What this task involves → Copy the passage from the account of the cancer diagnosis word for word, from "Somehow the demons" up to and including "at the hospital.".

=== Extract to read ===

The next day, he was still in agony, and had an appointment with the urologist, followed by an ultrasound and a CT scan. The day after that, he had an appointment at 8:30 a.m. to discuss the test results with the doctor. I offered to go, but the hubster told me to take the kids to preschool and not worry about it.
So I was suspicious when he called me right before 9 and told me he’d changed his mind. He wanted me there for the appointment after all.
“What’s wrong?” I asked. “I know you’ve already seen him. What did he tell you?”
“Nothing. He’s running late. And I just decided I’d rather have you here for the appointment.”
“You’re a terrible liar. Doctors don’t run late first thing in the morning. What’s wrong?”
He almost sounded normally exasperated as he replied, “Nothing. Seriously. Just come down here after you drop the kids off.”
I knew. I knew in my heart something was not good. I knew from his voice that he was keeping it from me.
But I didn’t know I’d be sitting with him twenty minutes later, gripping his hand while the urologist spoke to us about how he was virtually certain that the problem was not a kidney stone. It was most likely cancer. Testicular cancer. And he’d booked an OR for 11 a.m. the next day to remove the affected testicle and the tumor that took up an estimated 80% of it, according to the ultrasound.
“Wait,” I said. “Back up a minute. Tomorrow? Can we get a second opinion before we do this? You said you’re not sure it’s cancer? What if it’s not?”
The doctor was kind, but firm, as he explained to us that yes, we could get a second opinion, but that any doctor in the world would do the surgery based on the test results. And that the test results indicated time was of the essence. We couldn’t afford to wait even a week.
Things get a bit blurry from there. I remember staring down at my husband’s arm. He was wearing my father’s watch. His memories. His legacy. His death, barely 13 months old, shone from my husband’s wrist as I gripped his hand, and listened to the all-too-familiar language of malignancies and tumors.
Somehow the demons stayed at arm’s length until my in-laws arrived and took the children home with them. But they howled through my head the rest of that night and the next day at the hospital.
For now, I’ll leave it at that and tell you only that the surgery went well. The pathology came back in five days (it can take far longer), and while yes, it is cancer, it’s a seminoma, the most easily treatable type of testicular cancer.
The hubster was ordered to stay home from work the rest of that week, and I watched him attempt to rest. Both of us wondered where things would go from here, though the urologist told us he was confident that the next thing would be radiation. To decide on a plan, we had to go see an oncologist, but the soonest we could get in was the Monday after Thanksgiving.

=== Data under study ===

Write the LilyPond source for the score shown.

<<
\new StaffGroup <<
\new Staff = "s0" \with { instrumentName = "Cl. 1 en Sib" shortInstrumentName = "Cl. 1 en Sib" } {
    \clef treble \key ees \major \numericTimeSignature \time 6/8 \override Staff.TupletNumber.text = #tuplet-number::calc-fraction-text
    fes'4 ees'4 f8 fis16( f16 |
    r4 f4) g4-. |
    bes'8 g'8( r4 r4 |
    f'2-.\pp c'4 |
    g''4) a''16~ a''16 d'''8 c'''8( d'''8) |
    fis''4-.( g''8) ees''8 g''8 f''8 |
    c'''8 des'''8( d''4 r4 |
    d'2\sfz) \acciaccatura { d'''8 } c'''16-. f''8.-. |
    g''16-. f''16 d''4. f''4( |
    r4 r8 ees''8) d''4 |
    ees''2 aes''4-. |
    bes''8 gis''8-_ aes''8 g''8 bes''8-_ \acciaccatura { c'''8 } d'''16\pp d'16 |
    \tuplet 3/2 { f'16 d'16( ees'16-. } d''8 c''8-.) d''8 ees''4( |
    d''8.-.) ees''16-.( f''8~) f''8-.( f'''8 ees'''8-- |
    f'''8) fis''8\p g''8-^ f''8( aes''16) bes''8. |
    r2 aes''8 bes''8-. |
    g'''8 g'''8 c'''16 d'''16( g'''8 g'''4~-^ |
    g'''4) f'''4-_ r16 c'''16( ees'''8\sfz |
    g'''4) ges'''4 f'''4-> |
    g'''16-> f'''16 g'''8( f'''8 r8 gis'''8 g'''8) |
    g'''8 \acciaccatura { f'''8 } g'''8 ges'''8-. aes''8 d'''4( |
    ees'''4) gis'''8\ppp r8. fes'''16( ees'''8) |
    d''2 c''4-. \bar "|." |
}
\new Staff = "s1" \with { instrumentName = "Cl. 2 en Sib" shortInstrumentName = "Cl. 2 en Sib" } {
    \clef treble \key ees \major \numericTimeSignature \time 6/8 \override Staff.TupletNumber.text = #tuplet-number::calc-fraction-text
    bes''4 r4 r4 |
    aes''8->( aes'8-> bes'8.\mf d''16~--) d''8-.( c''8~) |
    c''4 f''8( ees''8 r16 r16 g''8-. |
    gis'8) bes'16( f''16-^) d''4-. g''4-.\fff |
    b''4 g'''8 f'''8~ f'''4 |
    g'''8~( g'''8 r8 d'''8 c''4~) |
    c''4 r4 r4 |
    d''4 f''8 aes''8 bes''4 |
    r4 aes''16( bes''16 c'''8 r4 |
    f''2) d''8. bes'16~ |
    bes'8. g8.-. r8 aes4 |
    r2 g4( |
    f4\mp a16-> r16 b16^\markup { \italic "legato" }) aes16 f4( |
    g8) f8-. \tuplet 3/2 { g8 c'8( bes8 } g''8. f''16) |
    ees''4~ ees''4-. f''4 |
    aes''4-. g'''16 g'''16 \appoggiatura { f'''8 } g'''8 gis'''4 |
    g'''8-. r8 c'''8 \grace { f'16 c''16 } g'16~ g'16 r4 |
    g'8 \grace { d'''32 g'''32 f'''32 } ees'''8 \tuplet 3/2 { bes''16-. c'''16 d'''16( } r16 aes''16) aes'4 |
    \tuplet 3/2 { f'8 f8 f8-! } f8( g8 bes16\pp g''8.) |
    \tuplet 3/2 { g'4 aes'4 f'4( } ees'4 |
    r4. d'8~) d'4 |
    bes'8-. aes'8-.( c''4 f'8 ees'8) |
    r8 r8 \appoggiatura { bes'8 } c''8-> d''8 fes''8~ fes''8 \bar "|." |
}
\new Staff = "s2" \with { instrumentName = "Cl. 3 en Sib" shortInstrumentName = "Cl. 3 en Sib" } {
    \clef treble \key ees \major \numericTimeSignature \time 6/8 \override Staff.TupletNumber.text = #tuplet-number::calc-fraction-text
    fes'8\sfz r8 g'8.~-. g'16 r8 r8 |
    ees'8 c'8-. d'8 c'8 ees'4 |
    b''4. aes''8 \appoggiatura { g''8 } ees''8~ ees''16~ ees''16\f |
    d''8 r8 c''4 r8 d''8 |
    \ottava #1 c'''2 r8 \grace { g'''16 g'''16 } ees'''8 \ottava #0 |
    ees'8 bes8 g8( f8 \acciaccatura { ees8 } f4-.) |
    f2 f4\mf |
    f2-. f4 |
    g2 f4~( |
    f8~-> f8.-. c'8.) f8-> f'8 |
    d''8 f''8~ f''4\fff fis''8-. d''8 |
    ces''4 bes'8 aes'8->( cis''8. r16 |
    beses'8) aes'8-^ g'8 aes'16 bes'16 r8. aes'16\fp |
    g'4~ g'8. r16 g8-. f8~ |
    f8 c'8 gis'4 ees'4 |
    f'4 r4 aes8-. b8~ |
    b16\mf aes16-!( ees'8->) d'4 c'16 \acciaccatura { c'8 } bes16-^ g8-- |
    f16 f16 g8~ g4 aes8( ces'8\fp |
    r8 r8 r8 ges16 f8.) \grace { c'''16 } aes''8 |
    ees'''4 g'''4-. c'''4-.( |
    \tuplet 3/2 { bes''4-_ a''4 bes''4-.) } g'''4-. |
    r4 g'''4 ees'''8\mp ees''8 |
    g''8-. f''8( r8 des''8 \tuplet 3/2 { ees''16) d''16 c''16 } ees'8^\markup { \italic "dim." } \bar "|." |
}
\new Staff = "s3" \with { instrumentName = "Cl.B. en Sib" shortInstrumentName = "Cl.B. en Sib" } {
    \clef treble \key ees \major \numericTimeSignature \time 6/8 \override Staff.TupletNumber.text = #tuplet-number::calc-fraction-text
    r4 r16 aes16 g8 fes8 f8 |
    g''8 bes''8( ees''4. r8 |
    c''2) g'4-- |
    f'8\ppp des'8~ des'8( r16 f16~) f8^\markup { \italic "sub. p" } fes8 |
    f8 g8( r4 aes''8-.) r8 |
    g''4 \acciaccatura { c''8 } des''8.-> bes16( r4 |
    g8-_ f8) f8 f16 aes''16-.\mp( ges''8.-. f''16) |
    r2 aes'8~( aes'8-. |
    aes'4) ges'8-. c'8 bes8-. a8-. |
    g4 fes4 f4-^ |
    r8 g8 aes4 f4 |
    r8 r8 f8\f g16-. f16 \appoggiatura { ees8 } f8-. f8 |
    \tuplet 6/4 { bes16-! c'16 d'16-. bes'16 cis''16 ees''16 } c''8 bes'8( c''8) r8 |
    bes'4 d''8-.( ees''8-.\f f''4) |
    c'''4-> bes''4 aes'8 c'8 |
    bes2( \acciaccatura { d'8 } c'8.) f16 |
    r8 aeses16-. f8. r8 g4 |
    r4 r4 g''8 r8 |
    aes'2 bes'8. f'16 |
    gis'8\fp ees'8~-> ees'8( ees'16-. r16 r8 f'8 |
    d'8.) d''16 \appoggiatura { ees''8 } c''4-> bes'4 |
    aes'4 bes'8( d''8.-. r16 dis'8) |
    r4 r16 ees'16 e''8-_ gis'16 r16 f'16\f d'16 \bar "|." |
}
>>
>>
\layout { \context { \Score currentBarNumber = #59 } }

===

Worked solution →
Somehow the demons stayed at arm’s length until my in-laws arrived and took the children home with them. But they howled through my head the rest of that night and the next day at the hospital.